SUPPLIED DATA: Begin

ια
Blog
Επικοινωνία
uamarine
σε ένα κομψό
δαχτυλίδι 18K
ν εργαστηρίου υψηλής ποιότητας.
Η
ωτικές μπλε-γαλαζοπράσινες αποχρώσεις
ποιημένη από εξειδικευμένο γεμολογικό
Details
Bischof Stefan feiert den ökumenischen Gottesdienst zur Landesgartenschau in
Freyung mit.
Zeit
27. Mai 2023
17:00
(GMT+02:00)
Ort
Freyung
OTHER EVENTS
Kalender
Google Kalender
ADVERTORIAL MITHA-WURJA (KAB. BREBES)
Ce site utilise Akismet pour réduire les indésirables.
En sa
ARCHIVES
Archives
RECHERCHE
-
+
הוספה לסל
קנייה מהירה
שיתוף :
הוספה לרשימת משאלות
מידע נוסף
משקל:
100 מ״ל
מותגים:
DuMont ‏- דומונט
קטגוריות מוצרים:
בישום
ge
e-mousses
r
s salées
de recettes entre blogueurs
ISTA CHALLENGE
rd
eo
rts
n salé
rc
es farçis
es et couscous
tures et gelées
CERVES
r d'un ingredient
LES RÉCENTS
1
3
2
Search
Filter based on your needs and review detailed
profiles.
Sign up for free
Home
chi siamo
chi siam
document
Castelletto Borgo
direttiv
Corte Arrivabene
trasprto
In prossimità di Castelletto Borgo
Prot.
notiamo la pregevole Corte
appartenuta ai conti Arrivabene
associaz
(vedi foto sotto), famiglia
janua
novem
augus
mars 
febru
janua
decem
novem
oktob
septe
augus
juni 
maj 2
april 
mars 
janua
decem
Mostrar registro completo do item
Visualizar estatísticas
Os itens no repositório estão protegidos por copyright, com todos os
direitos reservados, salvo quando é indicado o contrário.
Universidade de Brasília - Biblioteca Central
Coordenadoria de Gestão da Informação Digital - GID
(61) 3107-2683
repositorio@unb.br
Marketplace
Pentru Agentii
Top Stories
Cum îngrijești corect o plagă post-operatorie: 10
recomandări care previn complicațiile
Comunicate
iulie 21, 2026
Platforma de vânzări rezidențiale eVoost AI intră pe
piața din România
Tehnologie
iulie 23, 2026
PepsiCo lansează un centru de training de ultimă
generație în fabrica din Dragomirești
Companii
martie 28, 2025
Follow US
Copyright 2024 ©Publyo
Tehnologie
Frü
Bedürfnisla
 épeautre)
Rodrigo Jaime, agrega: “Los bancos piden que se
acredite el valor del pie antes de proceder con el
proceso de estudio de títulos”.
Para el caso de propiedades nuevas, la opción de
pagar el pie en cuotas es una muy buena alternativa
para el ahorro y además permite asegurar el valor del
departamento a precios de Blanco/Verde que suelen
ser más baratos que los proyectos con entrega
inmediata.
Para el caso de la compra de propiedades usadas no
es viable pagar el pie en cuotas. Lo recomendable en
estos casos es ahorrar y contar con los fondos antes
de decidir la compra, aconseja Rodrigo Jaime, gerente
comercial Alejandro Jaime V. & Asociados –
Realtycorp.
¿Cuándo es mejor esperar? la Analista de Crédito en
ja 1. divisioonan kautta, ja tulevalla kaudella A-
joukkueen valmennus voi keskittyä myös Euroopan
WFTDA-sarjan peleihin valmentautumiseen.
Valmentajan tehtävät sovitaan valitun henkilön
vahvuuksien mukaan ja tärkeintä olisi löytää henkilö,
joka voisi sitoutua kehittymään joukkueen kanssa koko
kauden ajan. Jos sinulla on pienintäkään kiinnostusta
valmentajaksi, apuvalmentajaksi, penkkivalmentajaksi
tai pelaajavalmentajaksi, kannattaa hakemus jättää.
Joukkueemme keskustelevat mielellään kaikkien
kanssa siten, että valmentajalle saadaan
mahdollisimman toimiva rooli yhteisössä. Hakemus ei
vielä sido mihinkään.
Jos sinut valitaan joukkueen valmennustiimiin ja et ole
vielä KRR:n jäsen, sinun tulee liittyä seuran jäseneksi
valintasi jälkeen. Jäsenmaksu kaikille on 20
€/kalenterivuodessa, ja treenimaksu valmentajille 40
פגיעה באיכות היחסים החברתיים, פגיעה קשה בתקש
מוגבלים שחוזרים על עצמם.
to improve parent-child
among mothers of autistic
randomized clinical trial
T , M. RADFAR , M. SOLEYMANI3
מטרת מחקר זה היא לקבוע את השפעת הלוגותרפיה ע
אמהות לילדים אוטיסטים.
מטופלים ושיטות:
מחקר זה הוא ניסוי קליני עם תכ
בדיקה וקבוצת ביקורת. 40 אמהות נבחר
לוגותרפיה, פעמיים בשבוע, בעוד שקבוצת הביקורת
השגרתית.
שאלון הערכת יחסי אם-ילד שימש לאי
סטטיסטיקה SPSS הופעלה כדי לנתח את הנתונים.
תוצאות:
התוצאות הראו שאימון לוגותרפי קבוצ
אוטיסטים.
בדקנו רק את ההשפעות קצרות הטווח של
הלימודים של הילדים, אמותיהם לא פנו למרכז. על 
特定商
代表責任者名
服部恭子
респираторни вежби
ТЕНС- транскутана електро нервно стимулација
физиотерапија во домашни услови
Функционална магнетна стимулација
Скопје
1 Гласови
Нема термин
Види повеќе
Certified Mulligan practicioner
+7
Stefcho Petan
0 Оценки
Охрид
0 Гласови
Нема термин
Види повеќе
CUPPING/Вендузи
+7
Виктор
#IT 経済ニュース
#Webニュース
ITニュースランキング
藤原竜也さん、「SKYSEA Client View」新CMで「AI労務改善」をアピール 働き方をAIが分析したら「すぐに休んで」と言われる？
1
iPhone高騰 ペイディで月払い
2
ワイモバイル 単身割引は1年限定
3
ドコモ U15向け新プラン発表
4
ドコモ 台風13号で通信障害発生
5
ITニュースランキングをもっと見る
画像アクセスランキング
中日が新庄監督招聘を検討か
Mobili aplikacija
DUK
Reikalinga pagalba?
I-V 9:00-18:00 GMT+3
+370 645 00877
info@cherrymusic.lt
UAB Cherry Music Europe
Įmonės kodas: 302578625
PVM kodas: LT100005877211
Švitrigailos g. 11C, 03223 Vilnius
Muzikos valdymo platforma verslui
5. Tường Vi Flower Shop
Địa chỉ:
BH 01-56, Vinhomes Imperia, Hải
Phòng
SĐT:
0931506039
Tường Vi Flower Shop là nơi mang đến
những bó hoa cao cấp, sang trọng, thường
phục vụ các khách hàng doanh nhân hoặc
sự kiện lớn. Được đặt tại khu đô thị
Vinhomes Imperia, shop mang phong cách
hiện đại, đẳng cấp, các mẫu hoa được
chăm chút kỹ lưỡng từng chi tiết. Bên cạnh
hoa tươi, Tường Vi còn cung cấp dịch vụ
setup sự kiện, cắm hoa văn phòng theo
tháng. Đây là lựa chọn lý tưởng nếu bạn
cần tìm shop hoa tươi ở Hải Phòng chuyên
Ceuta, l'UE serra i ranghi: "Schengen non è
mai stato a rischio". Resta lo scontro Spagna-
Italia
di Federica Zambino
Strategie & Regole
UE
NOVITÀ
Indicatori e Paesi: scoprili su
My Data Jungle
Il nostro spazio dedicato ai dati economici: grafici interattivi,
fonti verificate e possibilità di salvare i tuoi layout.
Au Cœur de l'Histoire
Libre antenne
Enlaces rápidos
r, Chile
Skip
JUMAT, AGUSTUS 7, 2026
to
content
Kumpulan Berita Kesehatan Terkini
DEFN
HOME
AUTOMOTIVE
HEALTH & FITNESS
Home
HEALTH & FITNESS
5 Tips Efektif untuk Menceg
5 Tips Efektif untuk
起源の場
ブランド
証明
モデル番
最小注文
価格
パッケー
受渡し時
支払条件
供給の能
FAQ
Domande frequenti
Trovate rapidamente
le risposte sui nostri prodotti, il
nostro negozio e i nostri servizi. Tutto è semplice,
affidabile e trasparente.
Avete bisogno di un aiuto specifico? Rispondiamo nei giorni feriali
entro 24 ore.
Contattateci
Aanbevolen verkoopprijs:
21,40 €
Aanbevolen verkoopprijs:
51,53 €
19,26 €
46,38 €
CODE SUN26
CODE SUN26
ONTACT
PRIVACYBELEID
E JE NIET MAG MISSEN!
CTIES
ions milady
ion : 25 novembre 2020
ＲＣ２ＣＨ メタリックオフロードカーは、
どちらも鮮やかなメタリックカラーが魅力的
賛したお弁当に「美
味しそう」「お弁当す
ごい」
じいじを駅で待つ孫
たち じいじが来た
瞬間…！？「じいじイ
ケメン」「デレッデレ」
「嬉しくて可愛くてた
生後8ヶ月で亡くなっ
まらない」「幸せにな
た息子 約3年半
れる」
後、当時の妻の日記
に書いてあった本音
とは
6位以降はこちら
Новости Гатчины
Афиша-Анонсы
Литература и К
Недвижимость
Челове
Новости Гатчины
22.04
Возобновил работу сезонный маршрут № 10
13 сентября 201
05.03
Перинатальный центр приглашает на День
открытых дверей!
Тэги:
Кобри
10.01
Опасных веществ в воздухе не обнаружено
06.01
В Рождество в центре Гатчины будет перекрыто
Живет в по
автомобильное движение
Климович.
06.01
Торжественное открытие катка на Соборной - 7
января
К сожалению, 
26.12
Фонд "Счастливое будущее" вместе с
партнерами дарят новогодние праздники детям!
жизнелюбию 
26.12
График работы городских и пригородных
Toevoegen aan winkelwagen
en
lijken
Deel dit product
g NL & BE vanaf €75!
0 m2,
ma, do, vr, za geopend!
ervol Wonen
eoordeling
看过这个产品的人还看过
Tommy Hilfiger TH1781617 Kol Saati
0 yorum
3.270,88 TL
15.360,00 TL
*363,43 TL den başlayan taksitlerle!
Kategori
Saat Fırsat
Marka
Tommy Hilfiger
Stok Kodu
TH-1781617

SUPPLIED DATA: End

PROBLEM REQUIREMENTS
List each line in the dataset records above that contains the word "מחקר".

SOLUTION TO THIS PROBLEM
מטרת מחקר זה היא לקבוע את השפעת הלוגותרפיה ע
מחקר זה הוא ניסוי קליני עם תכ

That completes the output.